Strong willed children can be a blessing. I've posted this suggestion (that's worked for me) before. Keep using the time out but move it to the door or a wall. To do this, have her put her nose on the wall or door for 1 minute for each year that the child is old, with their hands behind their backs. If they move away from the wall/door, the time stops and won't stop again until they are back there. You'll have to be in the same area as they are to make sure they stay where you've put them. After their time is up, have them go to the person to say that they're sorry for what the did and have them repeat what they did. Giving the other person or child an apology has got to be one of the hardest things that any child can do. The reasoning for using a wall or a door is that they can hear what's going on around them but the can't see or participate in what's going on. Since there are walls and doors everywhere this can be done anytime, any place. Even if you're outside, a tree will also work nicely.
Now for the verbal part of this. Ask her to please tell you why she did what she did. In her mind she may not even know but since you're mom you can help explain what she did and why she being punished. You'll need to be on her level, in other words, you'll need to be eye to eye with her. Have her look you in the eyes when she's talking to you. Teach her about how other people feel when someone treats them poorly and how she would feel if someone treated her this way. Keep it simple, short, sweet and to the point.
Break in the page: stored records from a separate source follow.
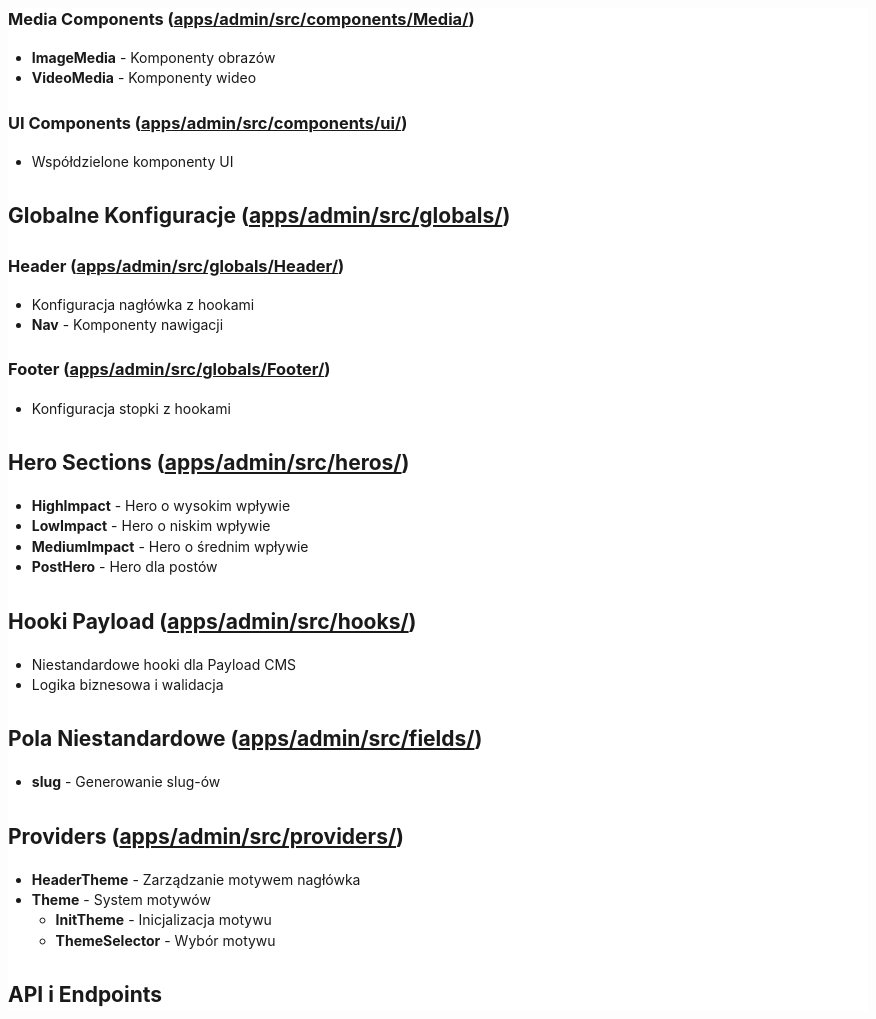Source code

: ### Media Components ([apps/admin/src/components/Media/](mdc:apps/admin/src/components/Media))
- **ImageMedia** - Komponenty obrazów
- **VideoMedia** - Komponenty wideo

### UI Components ([apps/admin/src/components/ui/](mdc:apps/admin/src/components/ui))
- Współdzielone komponenty UI

## Globalne Konfiguracje ([apps/admin/src/globals/](mdc:apps/admin/src/globals))

### Header ([apps/admin/src/globals/Header/](mdc:apps/admin/src/globals/Header))
- Konfiguracja nagłówka z hookami
- **Nav** - Komponenty nawigacji

### Footer ([apps/admin/src/globals/Footer/](mdc:apps/admin/src/globals/Footer))
- Konfiguracja stopki z hookami

## Hero Sections ([apps/admin/src/heros/](mdc:apps/admin/src/heros))
- **HighImpact** - Hero o wysokim wpływie
- **LowImpact** - Hero o niskim wpływie  
- **MediumImpact** - Hero o średnim wpływie
- **PostHero** - Hero dla postów

## Hooki Payload ([apps/admin/src/hooks/](mdc:apps/admin/src/hooks))
- Niestandardowe hooki dla Payload CMS
- Logika biznesowa i walidacja

## Pola Niestandardowe ([apps/admin/src/fields/](mdc:apps/admin/src/fields))
- **slug** - Generowanie slug-ów

## Providers ([apps/admin/src/providers/](mdc:apps/admin/src/providers))
- **HeaderTheme** - Zarządzanie motywem nagłówka
- **Theme** - System motywów
  - **InitTheme** - Inicjalizacja motywu
  - **ThemeSelector** - Wybór motywu

## API i Endpoints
Both you and your husband will have to be united when you're handing out this kind of punishment. You both have to also treat the other two children in the same manner. Don't let them see that your angry, but show them how disappointed you are at their behavior. Teach all of them about their own feelings and the feelings of others. Teach them that when they are in this kind of time out, that they can't be talked to or make fun of because that person will also get the same kind of timeout. My teenage boys will tell you that this isn't any fun when it happens. Teach them the true meaning of saying "I'm sorry" and mean what they say. Teach them how to love their brother and sister. Have each of them make a picture book of these emotions, and do a section of this book a section at a time and teach them about each emotion. Do this as a group because you'll teach them how to share with each other. Make the book out of construction paper and pictures from magazines and pictures that you can print off the internet. Punch holes in the side of the pages and put them in a binder or even in an old picture album. Sit down with each child after the book is done, and have them tell you about each picture. There again, keep it simple and within your budget.